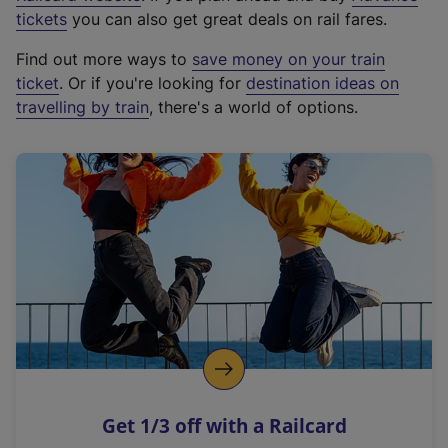
e
tickets
you can also get great deals on rail fares.
x
Find out more ways to
save money on your train
t
ticket
. Or if you're looking for
destination ideas on
e
travelling by train
, there's a world of options.
r
n
a
l
l
i
n
k
,
o
p
e
n
Get 1/3 off with a Railcard
s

Written task: Extract all the data above exactly, excluding every picture.

Output for this task:
e
tickets
you can also get great deals on rail fares.
x
Find out more ways to
save money on your train
t
ticket
. Or if you're looking for
destination ideas on
e
travelling by train
, there's a world of options.
r
n
a
l
l
i
n
k
,
o
p
e
n
Get 1/3 off with a Railcard
s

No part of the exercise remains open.